(DATA PROVIDED Opens)

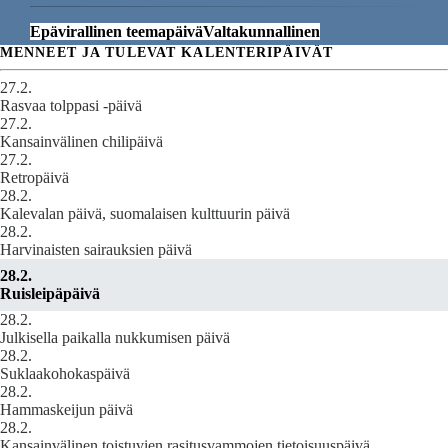
Epävirallinen teemapäivä
Valtakunnallinen
MENNEET JA TULEVAT KALENTERIPÄIVÄT
27.2.
Rasvaa tolppasi -päivä
27.2.
Kansainvälinen chilipäivä
27.2.
Retropäivä
28.2.
Kalevalan päivä, suomalaisen kulttuurin päivä
28.2.
Harvinaisten sairauksien päivä
28.2.
Ruisleipäpäivä
28.2.
Julkisella paikalla nukkumisen päivä
28.2.
Suklaakohokaspäivä
28.2.
Hammaskeijun päivä
28.2.
Kansainvälinen toistuvien rasitusvammojen tietoisuuspäivä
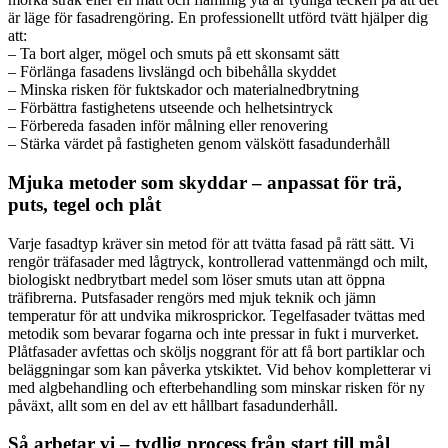
är läge för fasadrengöring. En professionellt utförd tvätt hjälper dig
att:
– Ta bort alger, mögel och smuts på ett skonsamt sätt
– Förlänga fasadens livslängd och bibehålla skyddet
– Minska risken för fuktskador och materialnedbrytning
– Förbättra fastighetens utseende och helhetsintryck
– Förbereda fasaden inför målning eller renovering
– Stärka värdet på fastigheten genom välskött fasadunderhåll
Mjuka metoder som skyddar – anpassat för trä,
puts, tegel och plåt
Varje fasadtyp kräver sin metod för att tvätta fasad på rätt sätt. Vi
rengör träfasader med lågtryck, kontrollerad vattenmängd och milt,
biologiskt nedbrytbart medel som löser smuts utan att öppna
träfibrerna. Putsfasader rengörs med mjuk teknik och jämn
temperatur för att undvika mikrosprickor. Tegelfasader tvättas med
metodik som bevarar fogarna och inte pressar in fukt i murverket.
Plåtfasader avfettas och sköljs noggrant för att få bort partiklar och
beläggningar som kan påverka ytskiktet. Vid behov kompletterar vi
med algbehandling och efterbehandling som minskar risken för ny
påväxt, allt som en del av ett hållbart fasadunderhåll.
Så arbetar vi – tydlig process från start till mål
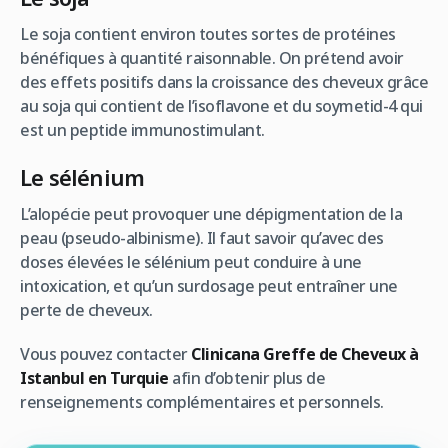
Le soja contient environ toutes sortes de protéines
bénéfiques à quantité raisonnable. On prétend avoir
des effets positifs dans la croissance des cheveux grâce
au soja qui contient de l’isoflavone et du soymetid-4 qui
est un peptide immunostimulant.
Le sélénium
L’alopécie peut provoquer une dépigmentation de la
peau (pseudo-albinisme). Il faut savoir qu’avec des
doses élevées le sélénium peut conduire à une
intoxication, et qu’un surdosage peut entraîner une
perte de cheveux.
Vous pouvez contacter
Clinicana Greffe de Cheveux à
Istanbul en Turquie
afin d’obtenir plus de
renseignements complémentaires et personnels.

(DATA PROVIDED Closes)

> [WORK INSTRUCTION]
In the data above, start at the line that has "bénéfiques à quantité", stop after the line that has "doses élevées le sélénium peut conduire à une", and print every line in between exactly as it stands.

> [OUTPUT BELOW]
bénéfiques à quantité raisonnable. On prétend avoir
des effets positifs dans la croissance des cheveux grâce
au soja qui contient de l’isoflavone et du soymetid-4 qui
est un peptide immunostimulant.
Le sélénium
L’alopécie peut provoquer une dépigmentation de la
peau (pseudo-albinisme). Il faut savoir qu’avec des
doses élevées le sélénium peut conduire à une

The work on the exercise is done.